Turkish architect Hayri Atak has designed Sarcostyle Tower for the NYC skyline—a 210-meter-high skyscraper whose design is inspired by muscle fibers under tension.

Turkish architecture firm Hayri Atak Architectural Design Studio has recently released images of Sarcostyle Tower— a 210-meter (689-foot) conceptual skyscraper that hopes to be an interesting addition to the New York City skyline. The futuristic renderings of this playful tower take great inspiration from biology. The project itself gets its name from the term sarcomeres, which is a complicated unit of striated muscle tissue. The organically connected bridges across the tower’s central void are designed to mimic the rod-shaped muscle fibers frozen in time. The architect behind Sarcostyle Tower further highlights this design move by creating a central void supported by a structural tube on each corner. As a result, the focus is pulled to the dynamic forms in the center of the building.
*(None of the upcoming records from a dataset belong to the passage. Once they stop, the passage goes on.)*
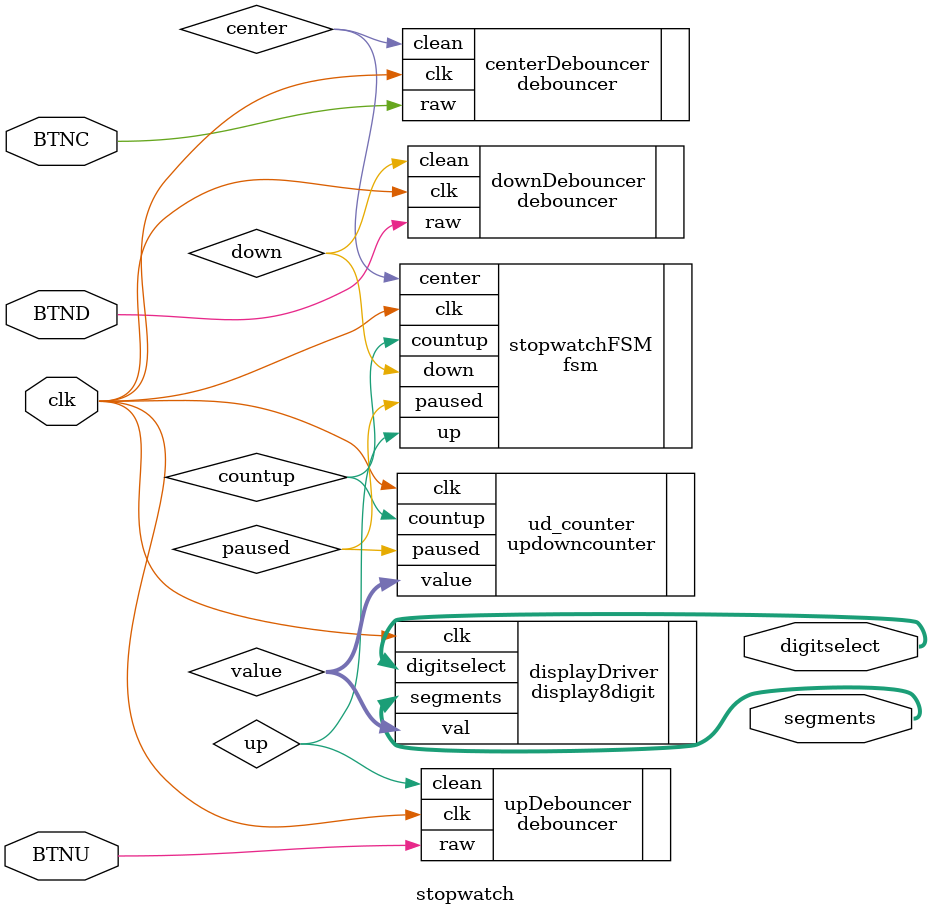
<source format=sv>
`timescale 1ns / 1ps

module stopwatch(
    input wire clk, 
    input wire BTNU, BTNC, BTND,
    output logic[7:0] segments, 
    output logic[7:0] digitselect
    );
    
    // Value of N that debounces signal for 
    // approx 1/10 second 
    localparam N = 20; 
    
    /*
    Take the raw button input from the FPGA and 
    create debounced logical signal to feed to the
    FSM that controls the stopwatch. 
    
    Initial state is counting up starting from 0
    */
    logic up, center, down; 
    
    debouncer #(N) upDebouncer (
        .clk(clk), 
        .raw(BTNU),
        .clean(up)
    );
    debouncer #(N) centerDebouncer (
        .clk(clk), 
        .raw(BTNC), 
        .clean(center)
    );
    debouncer #(N) downDebouncer (
        .clk(clk), 
        .raw(BTND), 
        .clean(down)
    ); 
    
    /*
    Feed the debounced logical values to the FSM to get the 
    current state, defined by the two logic variables countup 
    and paused 
    */
    wire countup, paused; 
  
    fsm stopwatchFSM(
        .clk(clk), 
        .up(up), 
        .center(center), 
        .down(down), 
        .countup(countup),
        .paused(paused)
    ); 
    
    /*
    This is the value that drives the 8 bit display 
    it is set by the updowncounter module based on 
    the current state of the driving FSM
    */  
    wire[31:0] value;
    
    updowncounter ud_counter(
        .clk(clk), 
        .countup(countup), 
        .paused(paused), 
        .value(value)
    );
    
    /*
    Drive the display 
    */
    display8digit displayDriver(
        .val(value), 
        .clk(clk), 
        .segments(segments), 
        .digitselect(digitselect)
    ); 
    
    
endmodule

</source>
While Sarcostyle Tower is certainly an unusual project, biological inspiration is a relatively common practice in architecture. Biomimicry is the creation of architecture, products, materials, and conceptual ideas that are inspired by biology. Airplanes are one very common example of humans using real biological processes for man-made creations, taking inspiration from flying animals like birds. In architecture, designers use biomimicry to solve environmental problems—like in the conceptual tower project Mandragore—or simply to find creative inspiration.

Sarcostyle Tower is a great example of architectural biomimicry in which designers use biological processes or ideas to drive their structure’s appearance or performance.